When I met with my doctor last month for an annual med-check, we both decided it was best for me to stay on the anti-depressant I’ve been on for the last year. No, I don’t want to take something for the rest of my life, but it’s side-effect free and, anyway, right before the holidays is a terrible time to make a medication change. I’ve learned I’m no superhero and that my life is much easier when I respect my limits.

I also feel more prepared this holiday season, possibly because an early Thanksgiving gave a jumpstart to the holidays. It occurred to me this morning that I could start wrapping one or two things at a time.
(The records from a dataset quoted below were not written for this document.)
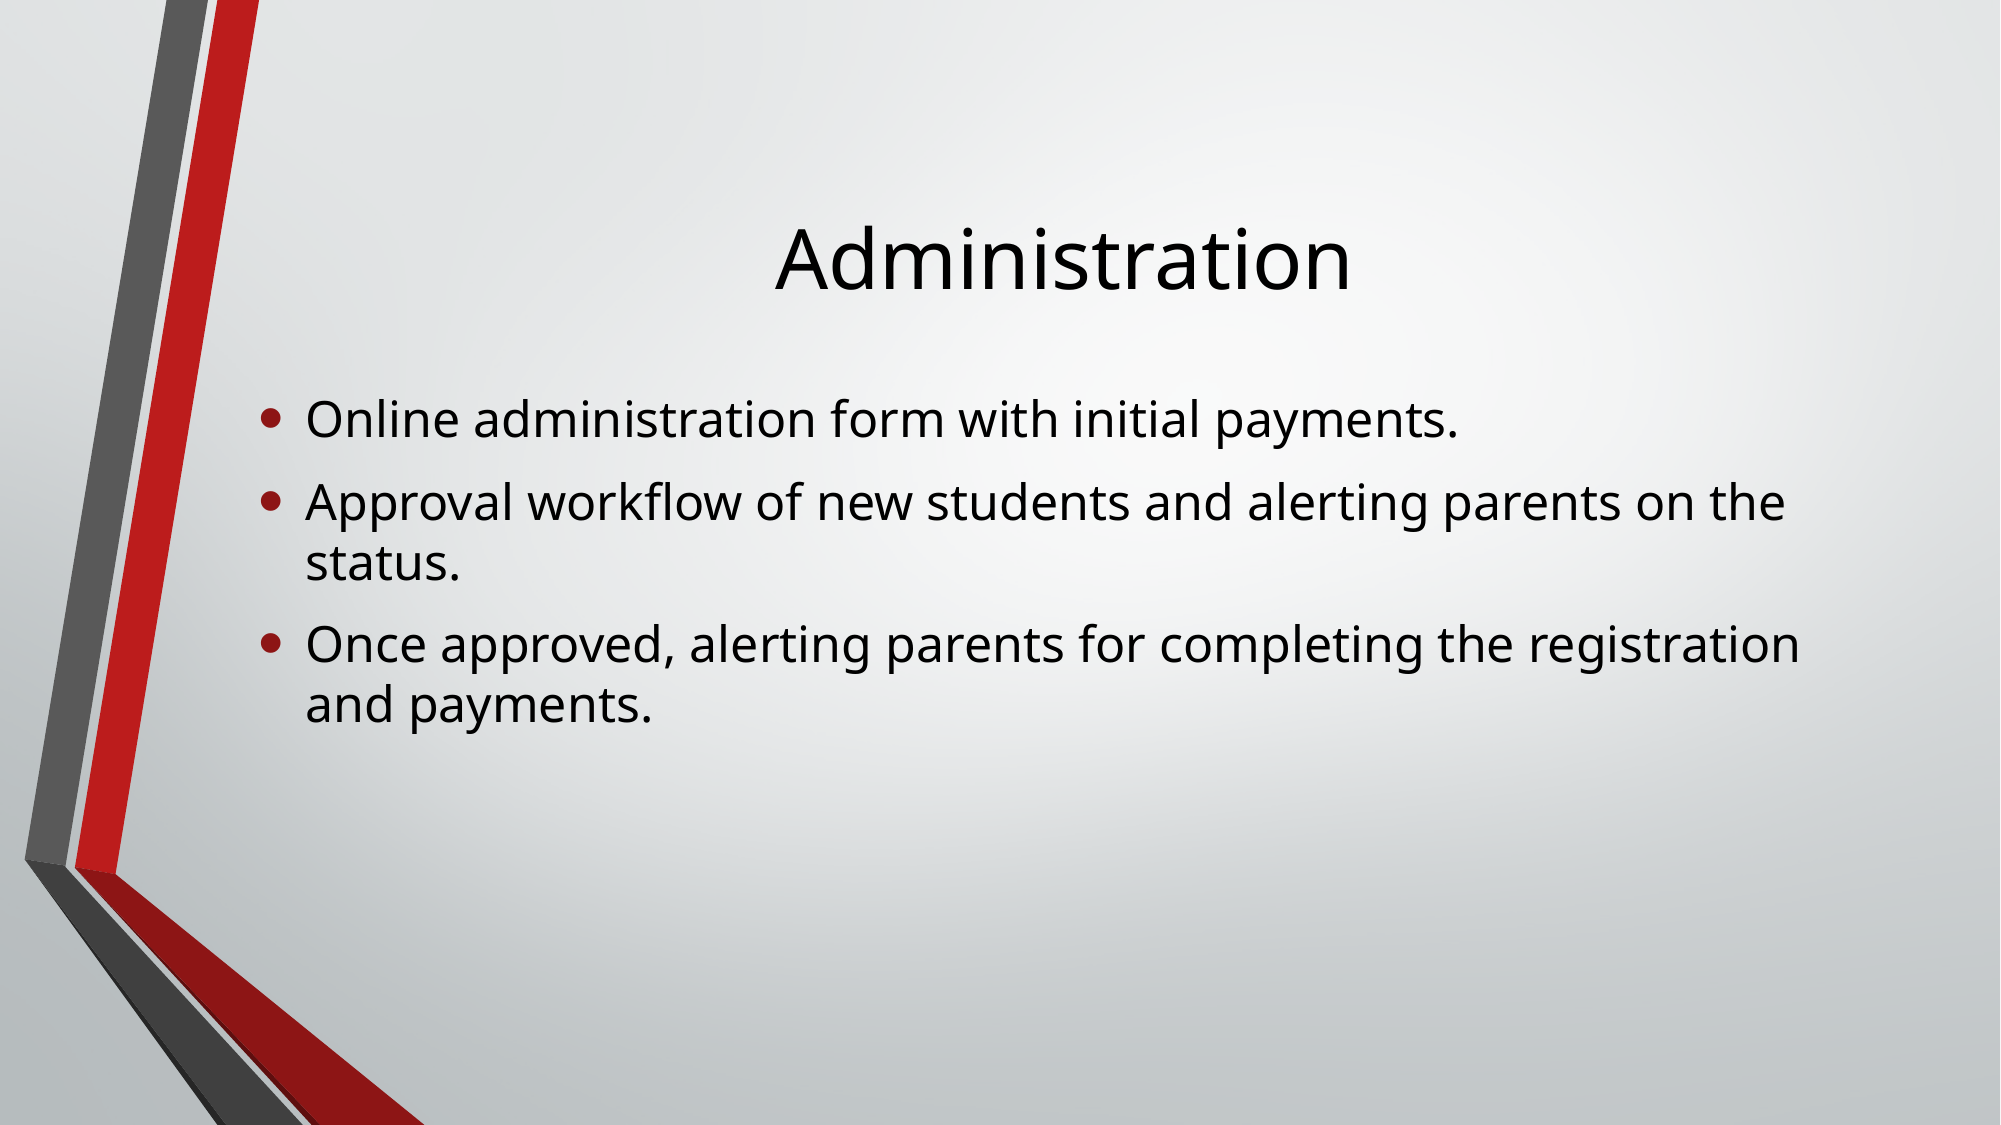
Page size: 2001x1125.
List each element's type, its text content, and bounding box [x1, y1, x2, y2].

title Administration [243, 112, 1887, 345]
list Online administration form with initial payments. Approval workflow of new students and alerting parents on the status. Once approved, alerting parents for completing the registration and payments. [243, 345, 1887, 858]
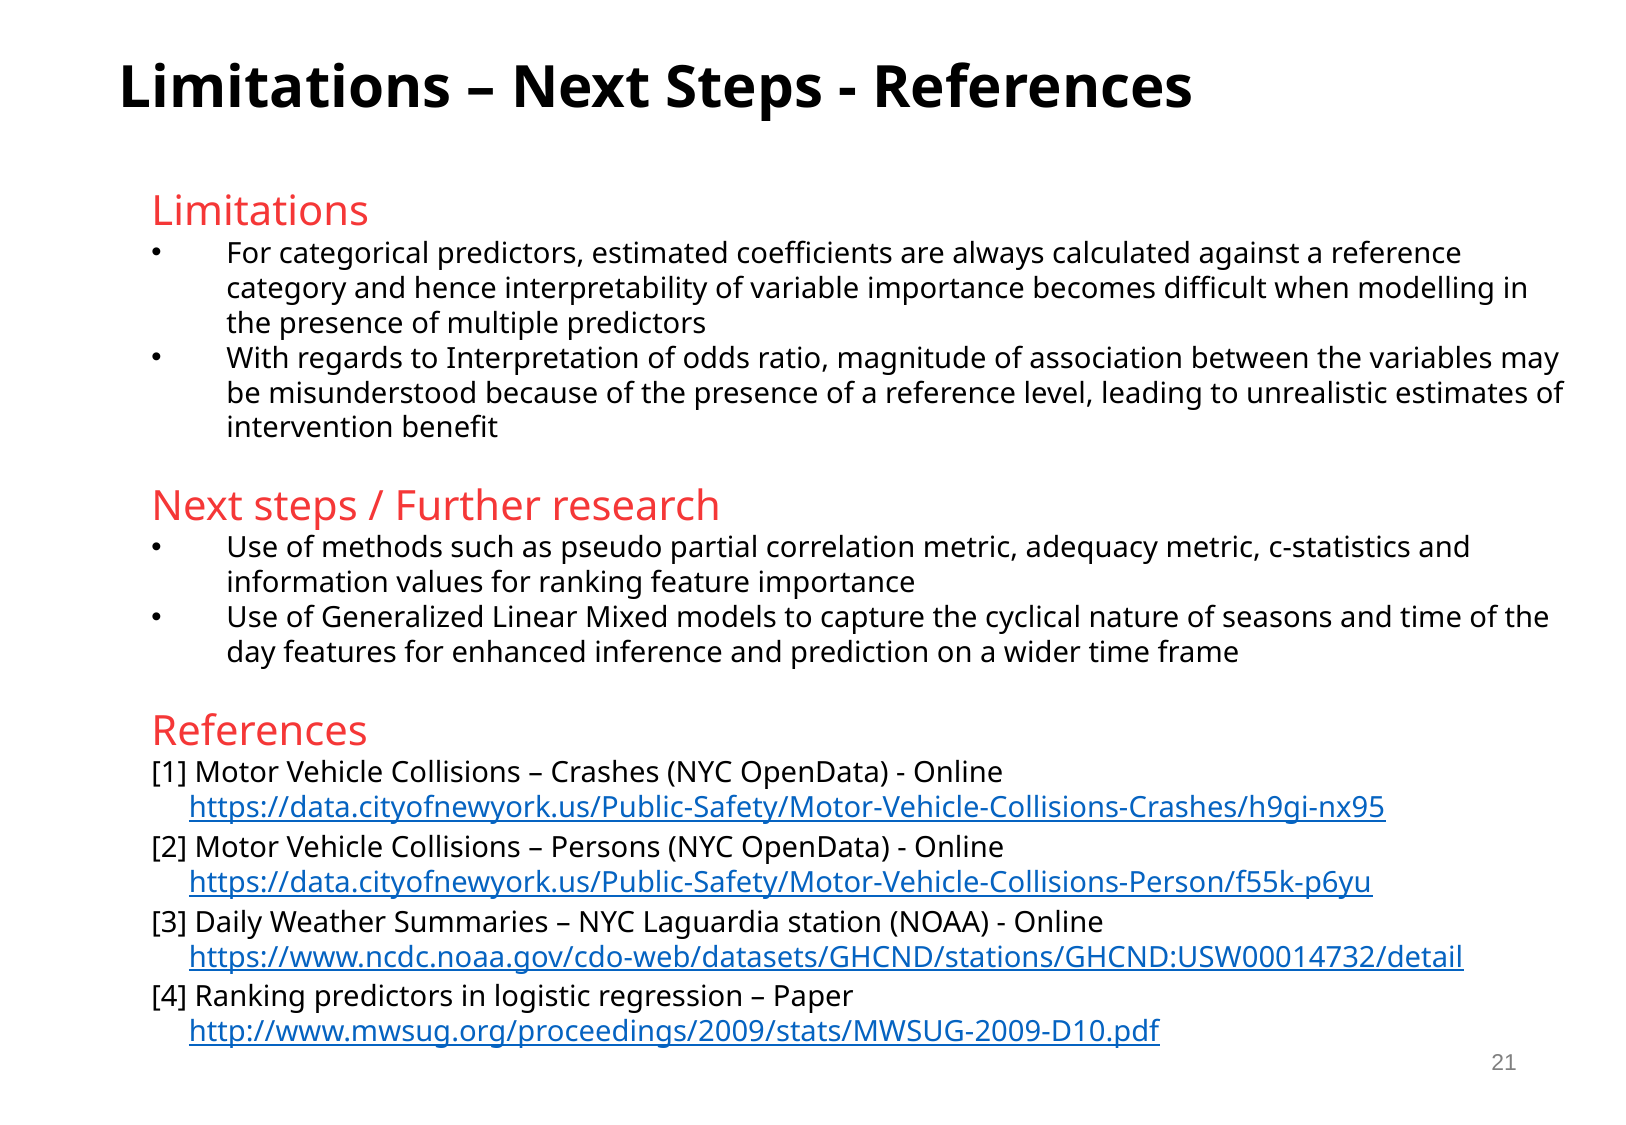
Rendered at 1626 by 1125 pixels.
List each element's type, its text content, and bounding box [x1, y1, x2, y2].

Part of last year’s meltdown was because I’d saved all of it for the last minute and I was feeling unmotivated and overwhelmed.

When it is time to wrap presents, I plan to introduce a couple new tools to the process. When I first saw an ad for the pop-up tape handband, I hadn’t felt like a product was designed so specifically for me since the onion goggles (and I still don’t own a pair of those <frownie face>). I don’t know if I’ll ever see a pair of scissors I can safely strap to myself, but at least there’s one less thing to lose under layers of gift wrap paraphernalia.

Before
Before
After
After

This year I will also reintroduce a cup of Christmas cheer when I wrap presents. Instead of booze, I’ll go for a mug of Trader Joe’s Peppermint Hot Chocolate, which the husband picked up and I admit I was skeptical until I tried it. I can’t believe I’m saying this, but I’m actually looking forward to wrapping gifts this year, yet another example of how our perspective can change in small, miraculous ways in sobriety.

I'll deal with you in the new year, raging sugar addiction.
I’ll deal with you in the new year, raging sugar addiction.